Your task: Below are records. Find each line in them that holds the word "Rendered" and copy it.

Information supplied:
┌──

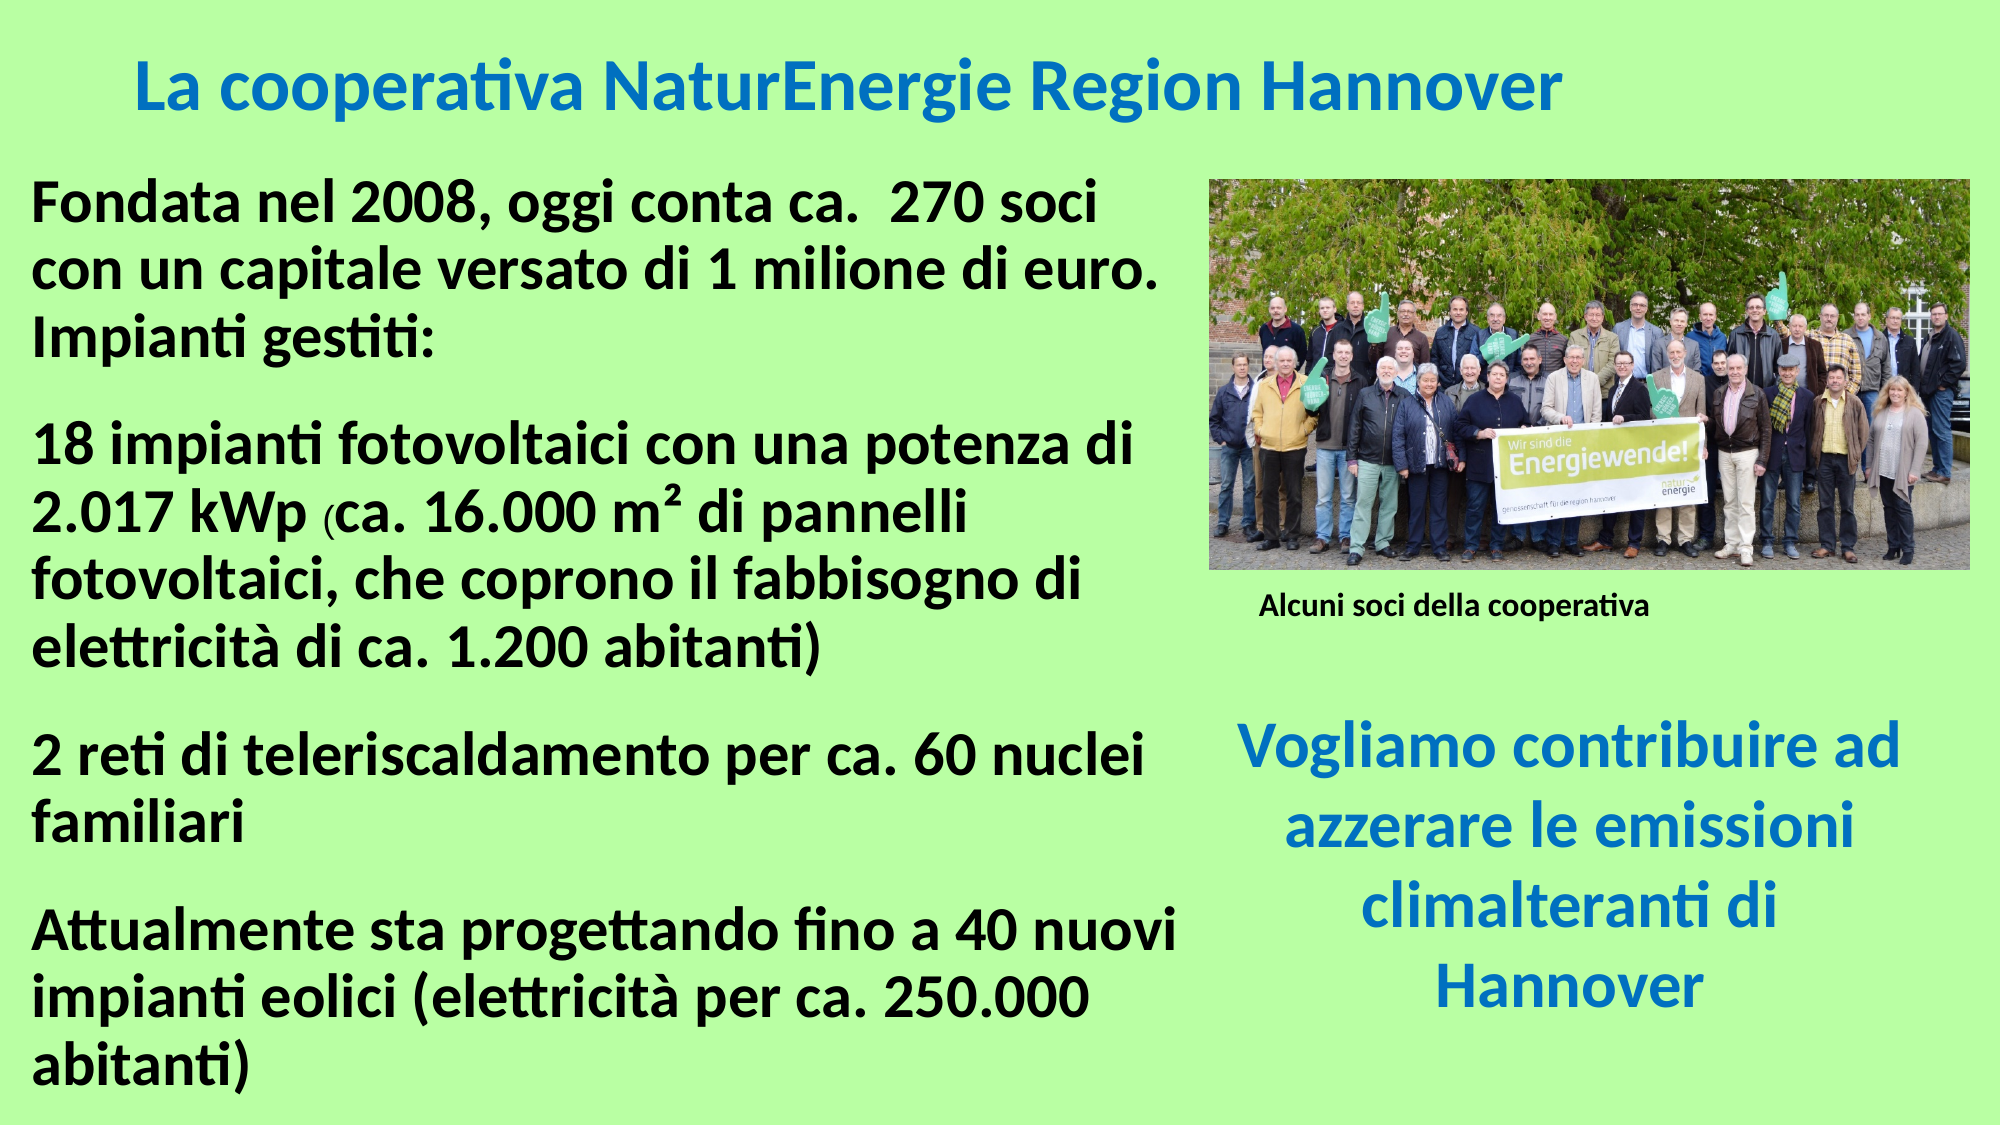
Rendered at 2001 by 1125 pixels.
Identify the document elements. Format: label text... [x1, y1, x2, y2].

text_box Fondata nel 2008, oggi conta ca. 270 soci con un capitale versato di 1 milione di euro. Impianti gestiti: 18 impianti fotovoltaici con una potenza di 2.017 kWp (ca. 16.000 m² di pannelli fotovoltaici, che coprono il fabbisogno di elettricità di ca. 1.200 abitanti) 2 reti di teleriscaldamento per ca. 60 nuclei familiari Attualmente sta progettando fino a 40 nuovi impianti eolici (elettricità per ca. 250.000 abitanti) [16, 165, 1210, 1102]
text_box Vogliamo contribuire ad azzerare le emissioni climalteranti di Hannover [1209, 693, 1932, 1108]
picture [1208, 179, 1970, 570]
text_box La cooperativa NaturEnergie Region Hannover [119, 27, 1822, 130]
text_box Alcuni soci della cooperativa [1244, 578, 1855, 671]
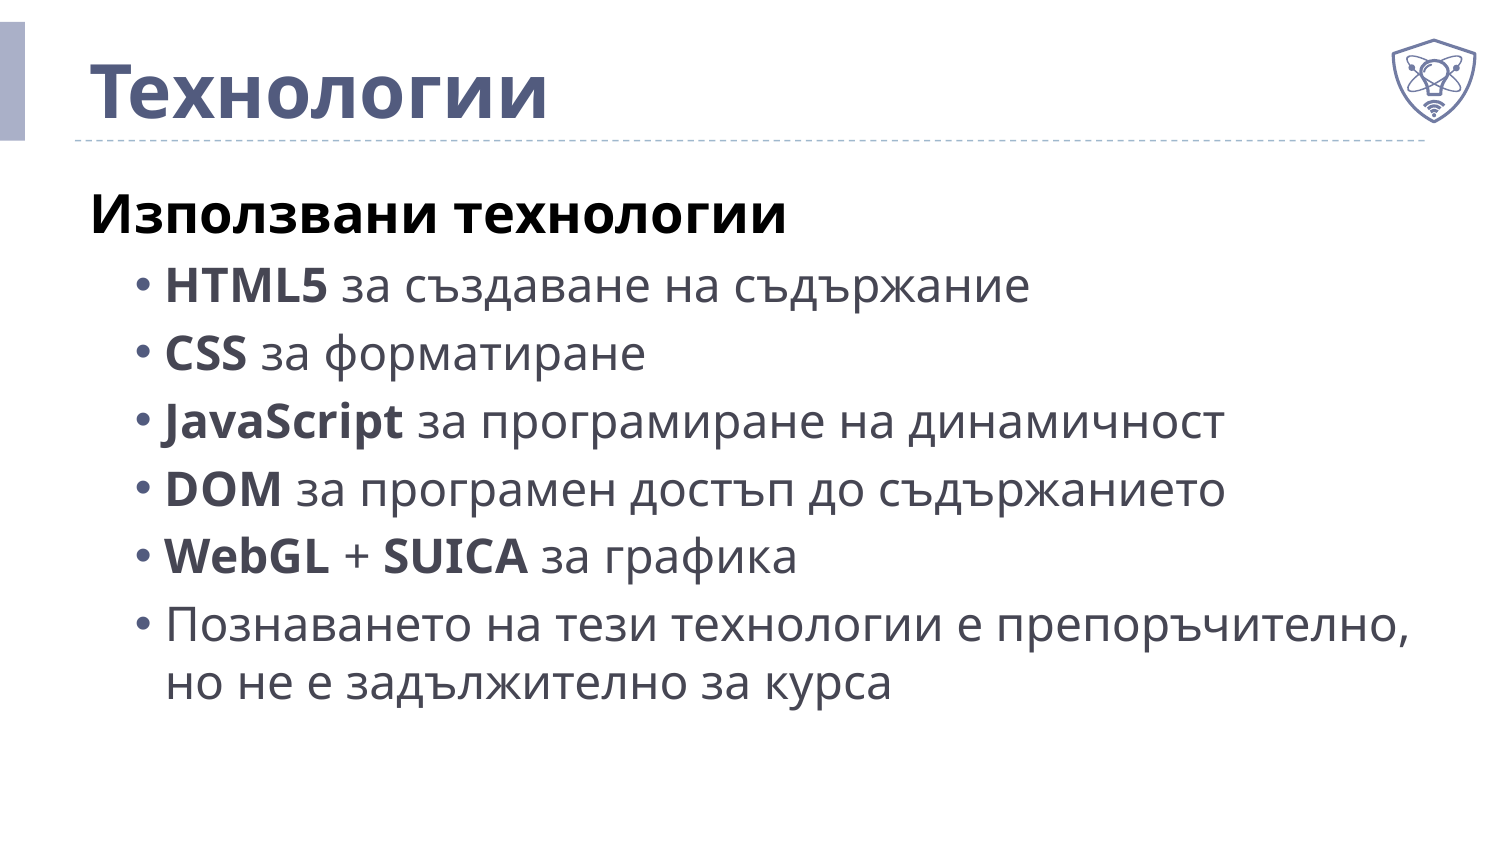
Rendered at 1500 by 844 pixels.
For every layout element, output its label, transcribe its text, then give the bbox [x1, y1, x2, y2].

title Технологии [75, 18, 1475, 141]
list Използвани технологии HTML5 за създаване на съдържание CSS за форматиране JavaScript за програмиране на динамичност DOM за програмен достъп до съдържанието WebGL + SUICA за графика Познаването на тези технологии е препоръчително, но не е задължително за курса [75, 171, 1475, 835]
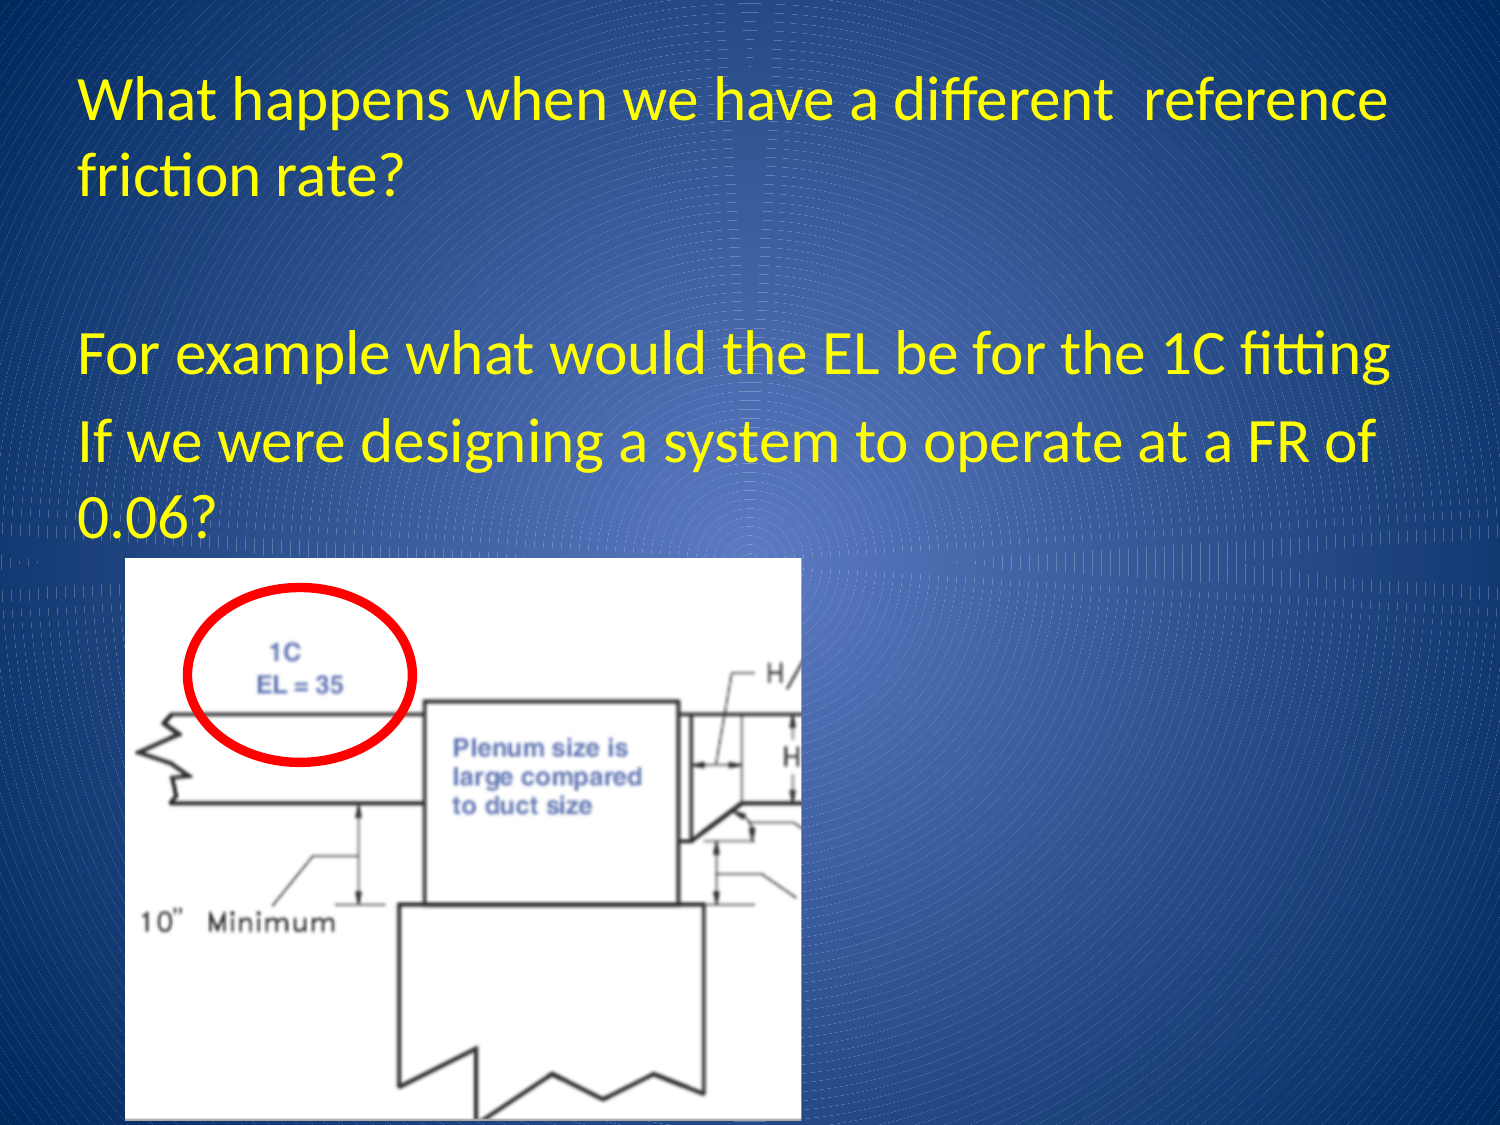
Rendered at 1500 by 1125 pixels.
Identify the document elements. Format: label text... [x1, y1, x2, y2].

└──

Result of the exercise:
Rendered at 2001 by 1125 pixels.
Rendered at 1500 by 844 pixels.
Rendered at 1500 by 1125 pixels.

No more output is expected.